= Problem =
An identical copy of every entry below is the required output.

= Listed records =
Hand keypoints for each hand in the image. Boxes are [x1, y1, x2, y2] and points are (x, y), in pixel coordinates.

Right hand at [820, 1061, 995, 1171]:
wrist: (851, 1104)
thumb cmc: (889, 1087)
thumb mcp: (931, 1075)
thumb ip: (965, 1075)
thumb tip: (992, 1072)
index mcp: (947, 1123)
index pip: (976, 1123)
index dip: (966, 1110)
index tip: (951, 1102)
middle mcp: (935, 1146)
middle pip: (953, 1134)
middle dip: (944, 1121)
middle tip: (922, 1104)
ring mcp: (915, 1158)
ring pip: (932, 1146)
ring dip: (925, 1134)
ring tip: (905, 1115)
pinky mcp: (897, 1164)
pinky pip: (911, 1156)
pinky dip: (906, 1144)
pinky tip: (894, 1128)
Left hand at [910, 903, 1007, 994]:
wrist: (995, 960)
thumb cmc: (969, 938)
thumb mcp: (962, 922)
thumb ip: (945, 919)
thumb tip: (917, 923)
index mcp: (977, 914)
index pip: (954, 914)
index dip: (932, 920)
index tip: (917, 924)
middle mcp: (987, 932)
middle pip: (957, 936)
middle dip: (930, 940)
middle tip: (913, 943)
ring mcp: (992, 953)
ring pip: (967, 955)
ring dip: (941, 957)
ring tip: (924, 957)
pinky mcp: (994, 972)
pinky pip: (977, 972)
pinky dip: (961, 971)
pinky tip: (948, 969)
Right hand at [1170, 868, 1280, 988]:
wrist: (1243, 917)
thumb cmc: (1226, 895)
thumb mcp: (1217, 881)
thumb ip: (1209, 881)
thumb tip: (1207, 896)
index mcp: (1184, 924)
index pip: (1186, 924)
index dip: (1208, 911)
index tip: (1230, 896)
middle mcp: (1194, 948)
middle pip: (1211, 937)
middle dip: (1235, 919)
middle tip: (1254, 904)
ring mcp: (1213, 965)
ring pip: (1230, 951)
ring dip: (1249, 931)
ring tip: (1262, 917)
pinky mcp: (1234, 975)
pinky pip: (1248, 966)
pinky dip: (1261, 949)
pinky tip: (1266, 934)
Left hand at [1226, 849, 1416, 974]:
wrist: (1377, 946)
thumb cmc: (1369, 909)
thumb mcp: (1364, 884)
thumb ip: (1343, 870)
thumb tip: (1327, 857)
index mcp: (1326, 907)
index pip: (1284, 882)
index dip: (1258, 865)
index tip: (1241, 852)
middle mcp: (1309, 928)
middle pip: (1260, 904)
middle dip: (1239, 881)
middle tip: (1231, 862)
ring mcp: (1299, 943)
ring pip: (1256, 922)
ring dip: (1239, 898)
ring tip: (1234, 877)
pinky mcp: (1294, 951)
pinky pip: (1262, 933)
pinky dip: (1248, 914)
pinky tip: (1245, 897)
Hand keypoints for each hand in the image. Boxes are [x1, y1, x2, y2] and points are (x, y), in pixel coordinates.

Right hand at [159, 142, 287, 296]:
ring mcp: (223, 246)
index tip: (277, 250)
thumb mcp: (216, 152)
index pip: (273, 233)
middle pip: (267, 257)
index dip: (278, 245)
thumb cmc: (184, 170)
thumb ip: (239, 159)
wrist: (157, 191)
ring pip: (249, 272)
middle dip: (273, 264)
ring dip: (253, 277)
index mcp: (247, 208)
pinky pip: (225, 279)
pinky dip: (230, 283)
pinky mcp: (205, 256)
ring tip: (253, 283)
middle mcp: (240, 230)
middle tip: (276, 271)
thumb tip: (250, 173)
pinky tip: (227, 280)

= Task output =
Hand keypoints for each hand in the image. Boxes are [x1, y1, x2, y2] and points are (x, y), in pixel coordinates.

Right hand at [820, 1061, 995, 1171]:
wrist: (851, 1104)
thumb cmc: (889, 1087)
thumb mcp: (931, 1075)
thumb ip: (965, 1075)
thumb tip: (992, 1072)
index mcp: (947, 1123)
index pip: (976, 1123)
index dip: (966, 1110)
index tip: (951, 1102)
middle mcp: (935, 1146)
middle pip: (953, 1134)
middle dip: (944, 1121)
middle tip: (922, 1104)
ring mcp: (915, 1158)
ring pip: (932, 1146)
ring dip: (925, 1134)
ring tip: (905, 1115)
pinky mcp: (897, 1164)
pinky pip: (911, 1156)
pinky dip: (906, 1144)
pinky tip: (894, 1128)
Left hand at [910, 903, 1007, 994]:
wrist: (995, 960)
thumb cmc: (969, 938)
thumb mcp: (962, 922)
thumb ip: (945, 919)
thumb tip: (917, 923)
index mcp: (977, 914)
index pip: (954, 914)
index dip: (932, 920)
index tip: (917, 924)
middle mcp: (987, 932)
middle pip: (957, 936)
middle dip: (930, 940)
middle tip: (913, 943)
ring mcp: (992, 953)
ring pip: (967, 955)
ring dip: (941, 957)
ring tip: (924, 957)
pinky mcp: (994, 972)
pinky pip: (977, 972)
pinky dip: (961, 971)
pinky tip: (948, 969)
Right hand at [1170, 868, 1280, 988]:
wrist: (1243, 917)
thumb cmc: (1226, 895)
thumb mcp: (1217, 881)
thumb ip: (1209, 881)
thumb tip: (1207, 896)
index mcp: (1184, 924)
index pip: (1186, 924)
index dip: (1208, 911)
index tip: (1230, 896)
middle mcp: (1194, 948)
middle pip: (1211, 937)
middle dip: (1235, 919)
middle tip: (1254, 904)
ring mcp: (1213, 965)
ring pip: (1230, 951)
ring dip: (1249, 931)
ring tip: (1262, 917)
pinky mcp: (1234, 975)
pinky pip: (1248, 966)
pinky dip: (1261, 949)
pinky tip: (1266, 934)
Left hand at [1226, 849, 1416, 974]:
wrist: (1377, 946)
thumb cmc: (1369, 909)
thumb mcp: (1364, 884)
thumb ip: (1343, 870)
thumb tip: (1327, 857)
index mcp: (1326, 907)
index pip: (1284, 882)
index dip: (1258, 865)
index tip: (1241, 852)
middle mcp: (1309, 928)
middle pip: (1260, 904)
middle dip: (1239, 881)
middle tip: (1231, 862)
ring mcp: (1299, 943)
ring pip: (1256, 922)
ring dip: (1239, 898)
ring tip: (1234, 877)
pinky mcp: (1294, 951)
pinky pip: (1262, 933)
pinky dip: (1248, 914)
pinky tip: (1245, 897)
Hand keypoints for each hand in the image. Boxes are [x1, y1, x2, y2] and points are (x, y), in pixel coordinates.

Right hand at [159, 142, 287, 296]:
ring mcp: (223, 246)
index tip: (277, 250)
thumb mcp: (216, 152)
index pip: (273, 233)
middle pip: (267, 257)
index dip: (278, 245)
thumb cmc: (184, 170)
thumb ip: (239, 159)
wrist: (157, 191)
ring pip: (249, 272)
middle dip: (273, 264)
ring dip: (253, 277)
index mcp: (247, 208)
pinky pip: (225, 279)
pinky dip: (230, 283)
pinky mcp: (205, 256)
ring tip: (253, 283)
middle mcp: (240, 230)
middle tip: (276, 271)
thumb tip: (250, 173)
pinky tip: (227, 280)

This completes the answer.